Yapılacak işler:
**A)** Zehut partisiyle ilgili metinde "Filistinlilerin Batı Şeria'dan" ile "teklifinde bulunulmasını öngörüyor." arasındaki bölümü, iki uç da dahil olmak üzere aynen yeniden yazın.
**B)** Zehut partisinin programını anlatan metni kaldığı yerden devam ettirin.

Verilen alıntı:
------------
Moşe Feiglin'in partisinin bu seçimlerde parlamentoda 4 sandalye kazanması bekleniyor. Başbakan Binyamin Netanyahu'nun yeni hükümeti kurması durumunda ise Zehut'un yeni siyasi oluşum içinde yer alacağı tahmin ediliyor.
Tek halka tek devlet
Partinin 5 adımdan oluşan siyasi programı, İsrail ile Filistin Kurtuluş Örgütü (FKÖ) arasında 1993'te imzalanan Oslo Anlaşması'nı sona erdiriyor ve Filistinlilerin bu ülkedeki varlığını tanımıyor.
"Tek halka tek devlet" adı altında alternatif siyasi bir plan ortaya koyan partinin programı, devletin Yahudi kimliğine bağlılık esası üzerinde yoğunlaşıyor. Buna binaen parti, "İsrail toprağının, ilahi bir kararla, sadece İsrail halkının mülkü olduğunu" iddia ediyor.
Parti programına göre, "Uluslararası kanunlar, Yehuda ve Samiriye bölgesinin (Batı Şeria) Yahudi devletine tahsis edildiğini kabul ediyor. Ülkenin demografik yapısı da Yahudilerin lehine işliyor. 2035 yılına gelindiğinde Yahudilerin yüzde 80'inin (Akdeniz'den Ürdün Nehri'ne kadar) İsrail'de yaşaması bekleniyor."
Filistinlilerin Batı Şeria'dan tehcir edilmesi konusunda parti, Arapların çoğunluğunun (Batı Şeria'dakiler) göç etmeyi istediğini ve pek çoğunun da filen göç ettiğini savunuyor.
4 aşamalı göç planı
Parti göçün gerçekleşmesi için 4 aşamalı bir plan öneriyor. Birinci aşama, Oslo Anlaşması'nın feshedilmesi ve Filistin'in hukuki statüsünün anlaşma öncesine döndürülmesini, ikinci aşama, FKÖ'nün 1982'de Lübnan'dan çekilmesine benzer şekilde teröristlere (Filistin yönetiminin kadrosu) barışçıl bir şekilde çekilmeleri teklifinde bulunulmasını öngörüyor.
------------
Veri alıntıları:
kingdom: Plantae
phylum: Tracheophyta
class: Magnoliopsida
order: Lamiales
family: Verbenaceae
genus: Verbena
------------
Alıştırma cevapları:
**A)**
Filistinlilerin Batı Şeria'dan tehcir edilmesi konusunda parti, Arapların çoğunluğunun (Batı Şeria'dakiler) göç etmeyi istediğini ve pek çoğunun da filen göç ettiğini savunuyor.
4 aşamalı göç planı
Parti göçün gerçekleşmesi için 4 aşamalı bir plan öneriyor. Birinci aşama, Oslo Anlaşması'nın feshedilmesi ve Filistin'in hukuki statüsünün anlaşma öncesine döndürülmesini, ikinci aşama, FKÖ'nün 1982'de Lübnan'dan çekilmesine benzer şekilde teröristlere (Filistin yönetiminin kadrosu) barışçıl bir şekilde çekilmeleri teklifinde bulunulmasını öngörüyor.

**B)**
Planın üçüncü aşamasında İsrail ordusunun, 2002'de Koruyucu Kalkan harekatında yaptığı gibi bölgeyi (Filistin toprakları) kontrol altına alması ve İsrail devletinin ülkenin tamamında hakimiyet sağlaması, bunun yanı sıra sadece İsrail askerlerinin, polisin ve Yahudi yerleşimcilerden ruhsat verilenlerin silah taşımasına izin verilmesi, dördüncü aşamada da Batı Şeria'da ikamet eden gayri-Yahudilere 3 seçenekli bir teklifte bulunulması öngörülüyor.
Bu seçeneklerden ilki göç konusunda yardım sunmayı içeriyor. Buna göre devlet, mülklerini satmak isteyen vatandaşa yardımcı olacak ve seçecekleri yere göç etmeleri konusunda kendilerine yardım edecek.
İkinci seçeneğe göre, İsrail'de yaşamak ve ona olan bağlılıklarını açıklamak isteyenler, Yahudi devletinde daimi mukim statüsü kazanacak.
Üçüncü olarak da, devlete sadık vatandaş olma ve askerlik hizmetini yerine getirmeyi isteyenler, kapsamlı ve uzun sınav sürecinin ardından tam vatandaşlığa geçebilecek.
Parti programı ayrıca, "İsrail halkının, gerçek kimliğini benimseyip, kendisini kendi ülkesinde işgal gücü olarak görmekten vazgeçtiğinde dünyanın geri kalanının da bu mücadelenin peşini bırakacağını ve İsrail'in hukuki egemenliğini tanıyacağını" savunuyor.
Kudüs ve Mescid-i Aksa
Kudüs ve Mescid-i Aksa'yla ilgili de radikal kararlar içeren parti siyasi programına göre, "genel olarak Kudüs, özel de ise Tapınak Tepesi (Mescid-i Aksa) Yahudi ulusal varlığının nesiller boyu devam eden özü" olarak gösteriliyor.
Programda şu ifadelere yer veriliyor:
"Buna binaen Kudüs'te ikamet edecek olanlar, İsrail'in egemenliğini kabul edecek kişiler olacak. Bu doğrultuda, kentin sınırlarını doğu ve kuzey yönünde genişletmek (Büyük Kudüs) mümkün olacak. Büyük Kudüs kenti Beytüllahim, güneyde Gush Etzion Yahudi yerleşim birimi, batıda Beit Shemesh ve Modi'in, kuzeyde Ramallah doğuda da Ma'ale Adumim ve Eriha'yı içine alacak."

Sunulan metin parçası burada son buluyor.